== Dataset extract ==
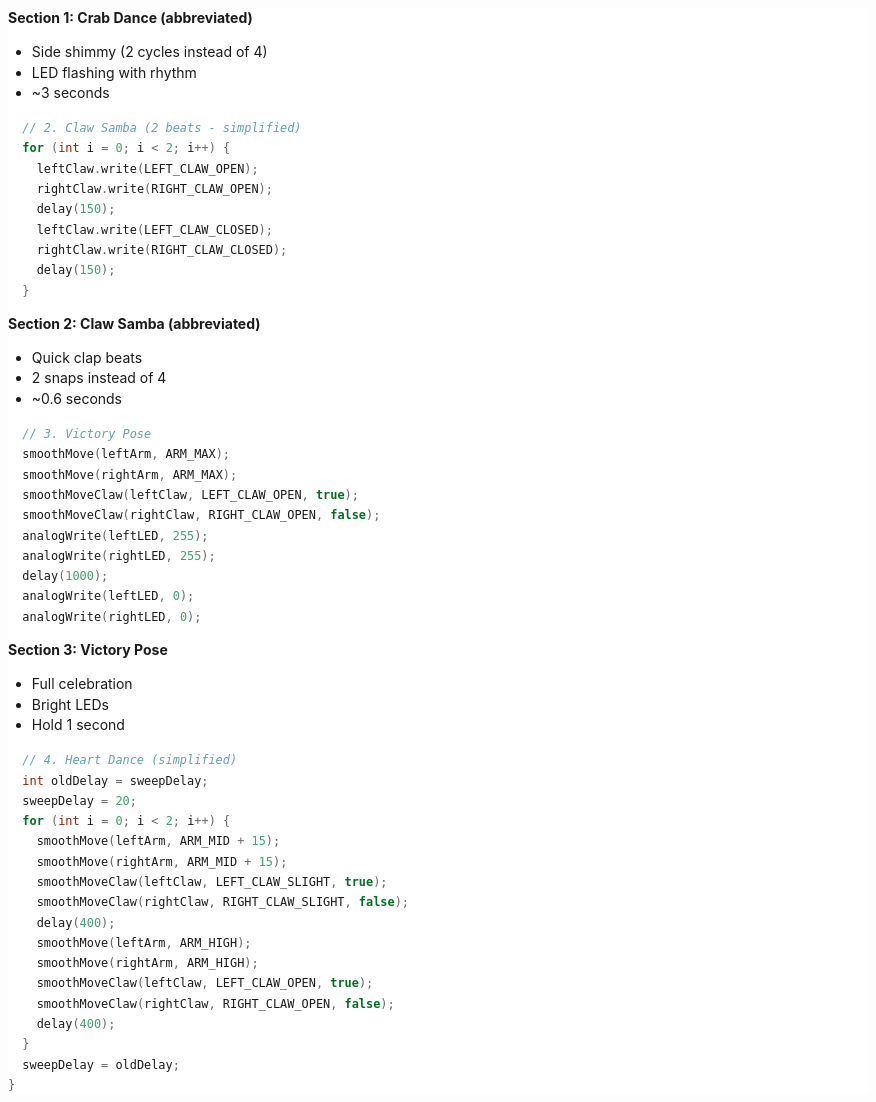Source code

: **Section 1: Crab Dance (abbreviated)**
- Side shimmy (2 cycles instead of 4)
- LED flashing with rhythm
- ~3 seconds

```cpp
  // 2. Claw Samba (2 beats - simplified)
  for (int i = 0; i < 2; i++) {
    leftClaw.write(LEFT_CLAW_OPEN);
    rightClaw.write(RIGHT_CLAW_OPEN);
    delay(150);
    leftClaw.write(LEFT_CLAW_CLOSED);
    rightClaw.write(RIGHT_CLAW_CLOSED);
    delay(150);
  }
```

**Section 2: Claw Samba (abbreviated)**
- Quick clap beats
- 2 snaps instead of 4
- ~0.6 seconds

```cpp
  // 3. Victory Pose
  smoothMove(leftArm, ARM_MAX);
  smoothMove(rightArm, ARM_MAX);
  smoothMoveClaw(leftClaw, LEFT_CLAW_OPEN, true);
  smoothMoveClaw(rightClaw, RIGHT_CLAW_OPEN, false);
  analogWrite(leftLED, 255);
  analogWrite(rightLED, 255);
  delay(1000);
  analogWrite(leftLED, 0);
  analogWrite(rightLED, 0);
```

**Section 3: Victory Pose**
- Full celebration
- Bright LEDs
- Hold 1 second

```cpp
  // 4. Heart Dance (simplified)
  int oldDelay = sweepDelay;
  sweepDelay = 20;
  for (int i = 0; i < 2; i++) {
    smoothMove(leftArm, ARM_MID + 15);
    smoothMove(rightArm, ARM_MID + 15);
    smoothMoveClaw(leftClaw, LEFT_CLAW_SLIGHT, true);
    smoothMoveClaw(rightClaw, RIGHT_CLAW_SLIGHT, false);
    delay(400);
    smoothMove(leftArm, ARM_HIGH);
    smoothMove(rightArm, ARM_HIGH);
    smoothMoveClaw(leftClaw, LEFT_CLAW_OPEN, true);
    smoothMoveClaw(rightClaw, RIGHT_CLAW_OPEN, false);
    delay(400);
  }
  sweepDelay = oldDelay;
}
```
===
Activity. Could each line of the data be written out exactly, with no pictures included?

Completed task.
Source code

: **Section 1: Crab Dance (abbreviated)**
- Side shimmy (2 cycles instead of 4)
- LED flashing with rhythm
- ~3 seconds

```cpp
  // 2. Claw Samba (2 beats - simplified)
  for (int i = 0; i < 2; i++) {
    leftClaw.write(LEFT_CLAW_OPEN);
    rightClaw.write(RIGHT_CLAW_OPEN);
    delay(150);
    leftClaw.write(LEFT_CLAW_CLOSED);
    rightClaw.write(RIGHT_CLAW_CLOSED);
    delay(150);
  }
```

**Section 2: Claw Samba (abbreviated)**
- Quick clap beats
- 2 snaps instead of 4
- ~0.6 seconds

```cpp
  // 3. Victory Pose
  smoothMove(leftArm, ARM_MAX);
  smoothMove(rightArm, ARM_MAX);
  smoothMoveClaw(leftClaw, LEFT_CLAW_OPEN, true);
  smoothMoveClaw(rightClaw, RIGHT_CLAW_OPEN, false);
  analogWrite(leftLED, 255);
  analogWrite(rightLED, 255);
  delay(1000);
  analogWrite(leftLED, 0);
  analogWrite(rightLED, 0);
```

**Section 3: Victory Pose**
- Full celebration
- Bright LEDs
- Hold 1 second

```cpp
  // 4. Heart Dance (simplified)
  int oldDelay = sweepDelay;
  sweepDelay = 20;
  for (int i = 0; i < 2; i++) {
    smoothMove(leftArm, ARM_MID + 15);
    smoothMove(rightArm, ARM_MID + 15);
    smoothMoveClaw(leftClaw, LEFT_CLAW_SLIGHT, true);
    smoothMoveClaw(rightClaw, RIGHT_CLAW_SLIGHT, false);
    delay(400);
    smoothMove(leftArm, ARM_HIGH);
    smoothMove(rightArm, ARM_HIGH);
    smoothMoveClaw(leftClaw, LEFT_CLAW_OPEN, true);
    smoothMoveClaw(rightClaw, RIGHT_CLAW_OPEN, false);
    delay(400);
  }
  sweepDelay = oldDelay;
}
```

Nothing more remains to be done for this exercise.